What has become known to history as the “Nuremberg Trial” began on November 20th, 1945. An indictment was lodged against twenty-four former Nazi leaders, charging them with numerous crimes against peace, conventional war crimes, and crimes against humanity. The chief crime was the killing of millions of innocent human beings, not only Jews (the largest number) but also gypsies (the most exterminated group), Slavs, political prisoners and undesirable civilians – this included the handicapped (physical and mental), the old and anybody who came under the heading of what Hitler dubbed, “.useless eaters”. In a word, those who failed the “Quality of Life” test!

Who carried out these killings? They were not what we would term “madmen” in the ordinary sense of the word. No, in general they were normal, average, bourgeois, working class, professional, men and women who had been brainwashed by a totally materialistic philosophy. Neither was this mass killing a disorderly orgy of primitive violence but a mass action lasting for years and carried out with pedantic orderliness.

Perhaps the most interesting moment in the Trial, at least for those of us who are pro-life, was seen when the Nazi defendants were asked if they had anything to say in their defence. One of them stood up and said, “Your Honour, we never thought it would go that far”. United States Justice Robert H. Jackson replied, “It went that far the first time you condemned an innocent human being to death”. That is the foundation of the Pro-Life Movement. The right to life of every innocent human being – born or unborn. Once we decide to play God and condemn any innocent human being to death, everybody becomes vulnerable.

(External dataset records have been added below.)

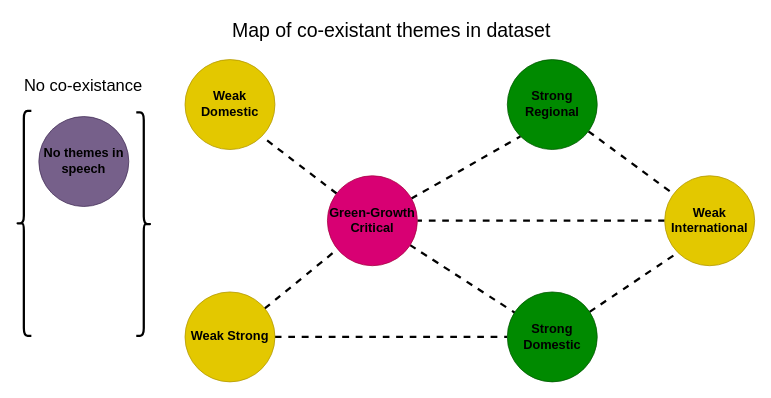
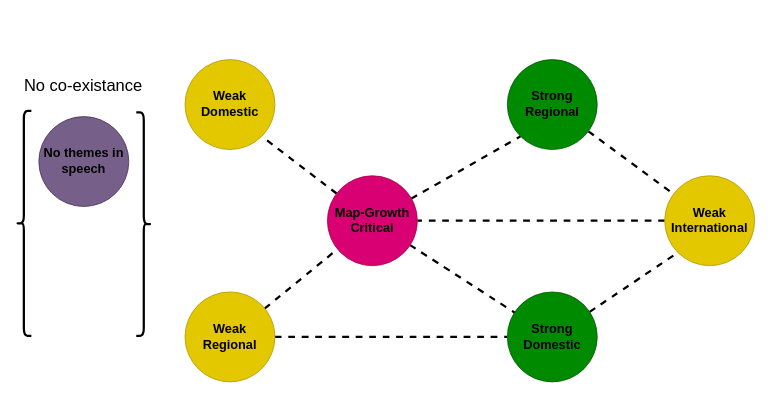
  <mxCell id="0" />
  <mxCell id="1" parent="0" />
  <mxCell id="2" style="edgeStyle=none;curved=1;html=1;entryX=0;entryY=0.5;entryDx=0;entryDy=0;dashed=1;strokeColor=#000000;strokeWidth=3;startArrow=none;startFill=0;endArrow=none;endFill=0;" parent="1" source="4" target="9" edge="1"><mxGeometry relative="1" as="geometry" /></mxCell>
  <mxCell id="3" style="edgeStyle=none;curved=1;html=1;dashed=1;strokeColor=#000000;strokeWidth=3;startArrow=none;startFill=0;endArrow=none;endFill=0;" parent="1" source="4" target="15" edge="1"><mxGeometry relative="1" as="geometry" /></mxCell>
- <mxCell id="4" value="&lt;font style=&quot;font-size: 17px;&quot; color=&quot;#000000&quot;&gt;&lt;b&gt;Weak Strong&lt;/b&gt;&lt;/font&gt;" style="ellipse;whiteSpace=wrap;html=1;fillColor=#e3c800;fontColor=#000000;strokeColor=#B09500;" parent="1" vertex="1"><mxGeometry x="246" y="389" width="120" height="120" as="geometry" /></mxCell>
+ <mxCell id="4" value="&lt;font style=&quot;font-size: 17px;&quot; color=&quot;#000000&quot;&gt;&lt;b&gt;Weak Regional&lt;/b&gt;&lt;/font&gt;" style="ellipse;whiteSpace=wrap;html=1;fillColor=#e3c800;fontColor=#000000;strokeColor=#B09500;" parent="1" vertex="1"><mxGeometry x="246" y="389" width="120" height="120" as="geometry" /></mxCell>
  <mxCell id="5" value="&lt;font style=&quot;font-size: 17px;&quot; color=&quot;#000000&quot;&gt;&lt;b&gt;Weak Domestic&lt;/b&gt;&lt;/font&gt;" style="ellipse;whiteSpace=wrap;html=1;fillColor=#e3c800;fontColor=#000000;strokeColor=#B09500;" parent="1" vertex="1"><mxGeometry x="246" y="79" width="120" height="120" as="geometry" /></mxCell>
  <mxCell id="6" style="edgeStyle=none;curved=1;html=1;dashed=1;strokeColor=#000000;strokeWidth=3;startArrow=none;startFill=0;endArrow=none;endFill=0;" parent="1" source="7" target="11" edge="1"><mxGeometry relative="1" as="geometry" /></mxCell>
  <mxCell id="7" value="&lt;font style=&quot;font-size: 17px;&quot; color=&quot;#000000&quot;&gt;&lt;b&gt;Strong Regional&lt;/b&gt;&lt;/font&gt;" style="ellipse;whiteSpace=wrap;html=1;fillColor=#008a00;fontColor=#ffffff;strokeColor=#005700;" parent="1" vertex="1"><mxGeometry x="676" y="79" width="120" height="120" as="geometry" /></mxCell>
  <mxCell id="8" style="edgeStyle=none;curved=1;html=1;entryX=0;entryY=1;entryDx=0;entryDy=0;dashed=1;strokeColor=#000000;strokeWidth=3;startArrow=none;startFill=0;endArrow=none;endFill=0;" parent="1" source="9" target="11" edge="1"><mxGeometry relative="1" as="geometry" /></mxCell>
  <mxCell id="9" value="&lt;font style=&quot;font-size: 17px;&quot; color=&quot;#000000&quot;&gt;&lt;b&gt;Strong Domestic&lt;/b&gt;&lt;/font&gt;" style="ellipse;whiteSpace=wrap;html=1;fillColor=#008a00;fontColor=#ffffff;strokeColor=#005700;" parent="1" vertex="1"><mxGeometry x="676" y="389" width="120" height="120" as="geometry" /></mxCell>
  <mxCell id="10" style="edgeStyle=none;curved=1;html=1;entryX=1;entryY=0.5;entryDx=0;entryDy=0;dashed=1;strokeColor=#000000;strokeWidth=3;startArrow=none;startFill=0;endArrow=none;endFill=0;" parent="1" source="11" target="15" edge="1"><mxGeometry relative="1" as="geometry" /></mxCell>
  <mxCell id="11" value="&lt;font style=&quot;font-size: 17px;&quot;&gt;&lt;b&gt;Weak International&lt;/b&gt;&lt;/font&gt;" style="ellipse;whiteSpace=wrap;html=1;fillColor=#e3c800;fontColor=#000000;strokeColor=#B09500;" parent="1" vertex="1"><mxGeometry x="886" y="234" width="120" height="120" as="geometry" /></mxCell>
  <mxCell id="12" style="edgeStyle=none;curved=1;html=1;entryX=0;entryY=1;entryDx=0;entryDy=0;dashed=1;strokeColor=#000000;strokeWidth=3;startArrow=none;startFill=0;endArrow=none;endFill=0;" parent="1" source="15" target="7" edge="1"><mxGeometry relative="1" as="geometry" /></mxCell>
  <mxCell id="13" style="edgeStyle=none;curved=1;html=1;entryX=1;entryY=1;entryDx=0;entryDy=0;dashed=1;strokeColor=#000000;strokeWidth=3;startArrow=none;startFill=0;endArrow=none;endFill=0;" parent="1" source="15" target="5" edge="1"><mxGeometry relative="1" as="geometry" /></mxCell>
  <mxCell id="14" style="edgeStyle=none;curved=1;html=1;dashed=1;strokeColor=#000000;strokeWidth=3;startArrow=none;startFill=0;endArrow=none;endFill=0;" parent="1" source="15" target="9" edge="1"><mxGeometry relative="1" as="geometry" /></mxCell>
- <mxCell id="15" value="&lt;font style=&quot;font-size: 17px;&quot; color=&quot;#000000&quot;&gt;&lt;b&gt;Green-Growth&lt;br&gt;Critical&lt;br&gt;&lt;/b&gt;&lt;/font&gt;" style="ellipse;whiteSpace=wrap;html=1;fillColor=#d80073;strokeColor=#A50040;fontColor=#ffffff;" parent="1" vertex="1"><mxGeometry x="436" y="234" width="120" height="120" as="geometry" /></mxCell>
+ <mxCell id="15" value="&lt;font style=&quot;font-size: 17px;&quot; color=&quot;#000000&quot;&gt;&lt;b&gt;Map-Growth&lt;br&gt;Critical&lt;br&gt;&lt;/b&gt;&lt;/font&gt;" style="ellipse;whiteSpace=wrap;html=1;fillColor=#d80073;strokeColor=#A50040;fontColor=#ffffff;" parent="1" vertex="1"><mxGeometry x="436" y="234" width="120" height="120" as="geometry" /></mxCell>
  <mxCell id="16" value="" style="shape=curlyBracket;whiteSpace=wrap;html=1;rounded=1;labelPosition=left;verticalLabelPosition=middle;align=right;verticalAlign=middle;strokeColor=#000000;strokeWidth=3;" parent="1" vertex="1"><mxGeometry x="21" y="147.5" width="20" height="300" as="geometry" /></mxCell>
  <mxCell id="17" value="&lt;font color=&quot;#000000&quot;&gt;&lt;span style=&quot;font-size: 17px;&quot;&gt;&lt;b&gt;No themes in speech&lt;/b&gt;&lt;/span&gt;&lt;/font&gt;" style="ellipse;whiteSpace=wrap;html=1;fillColor=#76608a;strokeColor=#432D57;fontColor=#ffffff;" parent="1" vertex="1"><mxGeometry x="51" y="155" width="120" height="120" as="geometry" /></mxCell>
  <mxCell id="18" value="" style="shape=curlyBracket;whiteSpace=wrap;html=1;rounded=1;flipH=1;labelPosition=right;verticalLabelPosition=middle;align=left;verticalAlign=middle;strokeColor=#000000;strokeWidth=3;" parent="1" vertex="1"><mxGeometry x="181" y="149.5" width="20" height="298" as="geometry" /></mxCell>
- <mxCell id="19" value="&lt;span style=&quot;font-weight: normal;&quot;&gt;&lt;font style=&quot;font-size: 26px;&quot;&gt;Map of co-existant themes in dataset&lt;/font&gt;&lt;/span&gt;" style="text;html=1;align=center;verticalAlign=middle;resizable=0;points=[];autosize=1;strokeColor=none;fillColor=none;fontSize=17;fontColor=#000000;labelBackgroundColor=none;fontStyle=1" parent="1" vertex="1"><mxGeometry x="296" y="20" width="450" height="40" as="geometry" /></mxCell>
  <mxCell id="20" value="&lt;span style=&quot;font-size: 22px;&quot;&gt;No co-existance&lt;/span&gt;" style="text;html=1;align=center;verticalAlign=middle;resizable=0;points=[];autosize=1;strokeColor=none;fillColor=none;fontSize=17;fontColor=#000000;labelBackgroundColor=none;" parent="1" vertex="1"><mxGeometry x="20" y="95" width="180" height="40" as="geometry" /></mxCell>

After the War some German doctors looked back in horror on the Hitler Regime and were genuinely puzzled. They asked themselves, “How did it all begin?” It began before Hitler came to power. The German psychiatrists had paved the way for the Fuhrer. In 1931 a group of Bavarian psychiatrists advocated the sterilization of the chronically mentally ill. This step was followed by an insidious corrosion of medical thinking and, logically, of medical ethics. If we can sterilize persons without their consent, we have relegated them to the status of animals. One downward step leads to another and soon the doctors were deciding who should live and who should die and so on down the “Slippery Slope”.

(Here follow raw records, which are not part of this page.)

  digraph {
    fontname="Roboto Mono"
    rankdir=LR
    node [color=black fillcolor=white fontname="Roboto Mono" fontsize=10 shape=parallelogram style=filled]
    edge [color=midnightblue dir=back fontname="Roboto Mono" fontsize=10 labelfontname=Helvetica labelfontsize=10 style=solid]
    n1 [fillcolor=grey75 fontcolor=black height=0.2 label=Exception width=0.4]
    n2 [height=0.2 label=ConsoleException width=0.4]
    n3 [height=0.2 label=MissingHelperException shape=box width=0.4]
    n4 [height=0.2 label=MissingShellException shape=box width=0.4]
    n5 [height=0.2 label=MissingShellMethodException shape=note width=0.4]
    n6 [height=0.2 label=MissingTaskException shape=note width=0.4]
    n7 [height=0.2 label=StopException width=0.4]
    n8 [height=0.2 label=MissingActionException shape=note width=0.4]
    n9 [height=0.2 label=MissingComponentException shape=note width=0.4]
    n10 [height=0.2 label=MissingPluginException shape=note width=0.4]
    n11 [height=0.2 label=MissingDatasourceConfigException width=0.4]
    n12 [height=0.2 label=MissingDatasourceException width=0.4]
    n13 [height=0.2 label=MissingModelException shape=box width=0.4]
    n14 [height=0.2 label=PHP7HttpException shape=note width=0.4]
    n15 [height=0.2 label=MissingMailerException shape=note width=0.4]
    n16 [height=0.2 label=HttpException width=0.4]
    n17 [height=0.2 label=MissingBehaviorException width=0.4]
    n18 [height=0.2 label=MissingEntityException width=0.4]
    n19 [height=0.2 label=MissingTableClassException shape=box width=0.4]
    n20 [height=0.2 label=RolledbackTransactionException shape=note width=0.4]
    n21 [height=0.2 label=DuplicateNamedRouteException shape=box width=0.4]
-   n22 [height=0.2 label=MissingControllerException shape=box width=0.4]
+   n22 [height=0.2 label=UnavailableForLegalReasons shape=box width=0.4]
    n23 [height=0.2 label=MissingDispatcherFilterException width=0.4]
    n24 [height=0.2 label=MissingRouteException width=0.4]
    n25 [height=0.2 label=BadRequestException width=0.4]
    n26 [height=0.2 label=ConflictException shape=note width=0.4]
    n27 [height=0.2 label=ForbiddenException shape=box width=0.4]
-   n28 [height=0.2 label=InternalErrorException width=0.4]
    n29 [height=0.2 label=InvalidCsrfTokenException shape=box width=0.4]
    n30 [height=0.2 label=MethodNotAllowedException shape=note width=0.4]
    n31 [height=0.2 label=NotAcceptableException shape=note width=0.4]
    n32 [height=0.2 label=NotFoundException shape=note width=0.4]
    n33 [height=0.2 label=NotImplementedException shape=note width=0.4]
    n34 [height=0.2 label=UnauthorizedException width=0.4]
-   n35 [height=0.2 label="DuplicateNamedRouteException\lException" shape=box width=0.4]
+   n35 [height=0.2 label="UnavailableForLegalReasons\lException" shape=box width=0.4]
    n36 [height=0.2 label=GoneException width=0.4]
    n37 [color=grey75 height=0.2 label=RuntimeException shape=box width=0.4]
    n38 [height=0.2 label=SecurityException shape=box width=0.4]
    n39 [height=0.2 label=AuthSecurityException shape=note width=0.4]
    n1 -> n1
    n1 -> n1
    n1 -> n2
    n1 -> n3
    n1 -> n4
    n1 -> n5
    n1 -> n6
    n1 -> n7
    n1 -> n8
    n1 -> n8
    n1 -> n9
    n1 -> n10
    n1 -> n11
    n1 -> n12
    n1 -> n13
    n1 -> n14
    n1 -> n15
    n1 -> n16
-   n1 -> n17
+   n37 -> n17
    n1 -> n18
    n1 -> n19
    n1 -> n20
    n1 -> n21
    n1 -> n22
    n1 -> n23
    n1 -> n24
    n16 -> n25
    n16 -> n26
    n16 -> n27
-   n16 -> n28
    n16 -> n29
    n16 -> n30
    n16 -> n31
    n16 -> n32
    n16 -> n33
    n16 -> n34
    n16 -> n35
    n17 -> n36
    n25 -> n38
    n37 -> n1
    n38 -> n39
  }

Could anything like this happen in Canada? Not only could it happen but it has happened and it is happening every day in our midst. Doctors sit on the “Throne of God” and sign the death warrants of those who are not considered fit to be born because they may cause embarrassment and inconvenience to their families and friends.

God grant that the day may come soon when Canadian doctors will look back on the horror story of nearly one million Canadian babies killed in ten years and not only ask themselves, ” How did it all begin?” but follow it with the more important question, “When is it going to end?”